I think it's supposed to be some sort of words that are strung together in a meaningful way. Those words will form sentences and those sentences will coalesce into paragraphs and finally, those paragraphs will amalgamate to become a story of sorts. Either fiction or non-fiction.

If my brain was switched into the on position that is exactly what I would be posting instead of meaningless drivel. Then again, the world seems to thrive on meaningless drivel.

Of course, even such meandering phrases can become a story of sorts as well. Of course, it is a story that lacks any coherency, beginning or end, but that kind of makes it like life, doesn't it?

So, on this wondrous Friday night. As I dream of being pain-free and well-rested, you will find little to meaning or reason in these words. They are just that. Words, strung together like pearls on a string, but when you look really close, you can see the lines on the pearls that tells you they're really just made of plastic.

And now you can all wonder just what sort of painkillers that doc has got me on. tee hee.

Thursday, June 2, 2011

Phone Persona

So here I am, fresh back from watching a real movie in a real cinema and I am looking up blogging prompts because i don't know what to write. I don't really want to write about the movie I saw because I know someone who JUST did a review of the very same movie.

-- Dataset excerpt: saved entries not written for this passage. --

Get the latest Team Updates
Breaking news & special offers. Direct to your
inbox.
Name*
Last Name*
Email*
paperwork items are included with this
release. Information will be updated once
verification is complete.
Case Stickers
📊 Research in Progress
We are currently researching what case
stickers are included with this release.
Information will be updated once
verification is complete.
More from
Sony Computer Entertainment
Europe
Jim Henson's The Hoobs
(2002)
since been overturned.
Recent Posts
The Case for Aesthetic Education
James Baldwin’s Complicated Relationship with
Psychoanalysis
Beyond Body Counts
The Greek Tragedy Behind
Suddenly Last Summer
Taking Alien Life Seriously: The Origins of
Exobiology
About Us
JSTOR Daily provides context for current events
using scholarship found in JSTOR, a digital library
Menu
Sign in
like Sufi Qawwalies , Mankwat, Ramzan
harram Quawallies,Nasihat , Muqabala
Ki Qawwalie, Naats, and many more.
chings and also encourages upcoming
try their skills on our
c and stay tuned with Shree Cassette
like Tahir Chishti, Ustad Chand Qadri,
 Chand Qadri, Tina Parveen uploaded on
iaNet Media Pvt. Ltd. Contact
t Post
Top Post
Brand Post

I think I'll keep it short.

I got a very interesting compliment relayed to me this morning. I was told that, when I am on the phone, I treat the person on the other end as if they were my long lost best friend. The person said that it made him feel very comfortable talking to me.

I thought about it a bit and when I'm on the phone I really am all rainbows and sunshine with the other person as though they are someone I've known for years. It's odd. Over the phone I really seem like a warm, friendly and outgoing person. which really isn't the case. It's just a persona I put on.

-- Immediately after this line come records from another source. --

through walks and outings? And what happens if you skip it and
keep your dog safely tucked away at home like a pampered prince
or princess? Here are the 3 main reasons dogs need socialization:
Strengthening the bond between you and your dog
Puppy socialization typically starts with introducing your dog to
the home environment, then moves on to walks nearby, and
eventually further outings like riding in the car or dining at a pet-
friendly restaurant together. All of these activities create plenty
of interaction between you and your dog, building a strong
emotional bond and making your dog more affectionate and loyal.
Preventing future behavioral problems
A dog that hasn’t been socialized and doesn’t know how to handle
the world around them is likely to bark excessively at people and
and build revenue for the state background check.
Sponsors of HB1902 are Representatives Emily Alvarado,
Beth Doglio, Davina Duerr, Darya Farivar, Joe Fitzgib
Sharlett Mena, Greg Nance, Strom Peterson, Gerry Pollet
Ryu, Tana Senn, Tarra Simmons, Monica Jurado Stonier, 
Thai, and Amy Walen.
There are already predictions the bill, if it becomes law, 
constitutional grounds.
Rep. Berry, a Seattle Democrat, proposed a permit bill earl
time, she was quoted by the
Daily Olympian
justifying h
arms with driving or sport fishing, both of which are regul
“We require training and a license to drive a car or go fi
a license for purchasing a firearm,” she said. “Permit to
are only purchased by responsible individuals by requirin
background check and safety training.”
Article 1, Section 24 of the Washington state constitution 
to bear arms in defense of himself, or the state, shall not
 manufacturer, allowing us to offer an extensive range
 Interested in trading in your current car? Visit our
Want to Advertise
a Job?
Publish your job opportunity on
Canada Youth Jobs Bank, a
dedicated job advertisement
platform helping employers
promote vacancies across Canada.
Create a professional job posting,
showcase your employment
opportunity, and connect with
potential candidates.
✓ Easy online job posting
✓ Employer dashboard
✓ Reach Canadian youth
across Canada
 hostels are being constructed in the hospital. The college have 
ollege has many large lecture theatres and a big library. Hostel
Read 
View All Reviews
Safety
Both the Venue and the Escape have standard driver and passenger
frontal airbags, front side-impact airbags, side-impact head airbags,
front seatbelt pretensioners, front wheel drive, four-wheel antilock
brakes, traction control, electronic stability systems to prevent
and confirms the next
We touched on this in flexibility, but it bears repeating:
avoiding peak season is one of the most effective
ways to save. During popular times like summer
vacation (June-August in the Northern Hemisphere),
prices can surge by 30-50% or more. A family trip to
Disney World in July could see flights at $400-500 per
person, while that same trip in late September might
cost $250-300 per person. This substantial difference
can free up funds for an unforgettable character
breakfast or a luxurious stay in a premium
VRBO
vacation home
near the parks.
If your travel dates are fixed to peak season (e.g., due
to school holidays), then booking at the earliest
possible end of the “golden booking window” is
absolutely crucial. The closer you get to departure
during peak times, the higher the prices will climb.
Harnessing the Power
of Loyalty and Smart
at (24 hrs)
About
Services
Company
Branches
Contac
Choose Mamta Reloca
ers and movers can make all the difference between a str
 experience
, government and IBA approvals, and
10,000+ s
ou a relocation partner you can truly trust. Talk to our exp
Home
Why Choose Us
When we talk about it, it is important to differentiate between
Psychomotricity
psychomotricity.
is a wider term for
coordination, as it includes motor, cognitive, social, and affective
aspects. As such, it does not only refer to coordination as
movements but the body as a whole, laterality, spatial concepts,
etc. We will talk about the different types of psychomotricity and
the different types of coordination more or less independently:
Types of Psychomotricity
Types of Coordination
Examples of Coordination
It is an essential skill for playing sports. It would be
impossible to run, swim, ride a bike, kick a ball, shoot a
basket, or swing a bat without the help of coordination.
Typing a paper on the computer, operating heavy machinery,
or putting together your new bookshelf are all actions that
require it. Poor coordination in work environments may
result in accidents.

I'm not saying that I'm not really like that in person on occasion. I'm just saying that I pick up the phone and I'm your best friend. I listen, I chat and most people seem to really appreciate it.

Perhaps I should exercise that persona more often in real life. She's such a great person, but man, is it ever exhausting to be that happy and bloody optimistic all the time!

Something to think about the next time I'm on the phone with someone. I might just wonder if what I am hearing over the line is just a phone persona that someone uses while at work or is it a real person I'm hearing? Who is this person on the other end of the line?

Okay, time to go take my pain killers and pass out now!

Wednesday, June 1, 2011

NaBloPoMo - Again!

One day into NaBloPoMo and I've already failed. Of course, I'll be back posting this so as not to appear to have failed.

The reason for my failure so early in the game? Well, there are multiple reasons. I'll list them for you.

  1. The Hocky Game - Canucks vs. Bruins - Game on of the Stanley Cup Finals.
  2. Pain and Lack of Sleep - Yeah, I was exhausted and I dragged myself off to bed as soon as the game was over. I hurt my foot a little bit ago and the pain has been making it hard to sleep.
  3. I really have no other reasons, but since I said multiple reasons I wanted a list that was longer than two items.
  4. Oh, almost forgot, wait...no...that's not an excuse. Nevermind.


However, I will start on my June 2 entry as soon as I get home from my 'date' tonight. So long as I don't collapse in to an exhausted heap again.

So blogging prompts are welcome to keep me writing...and hey, I still have items left to post from the Life List and 50 Q's. Ha! Filler posts here we come. lol

Oh, and sorry for the long absence. I get easily distracted by life.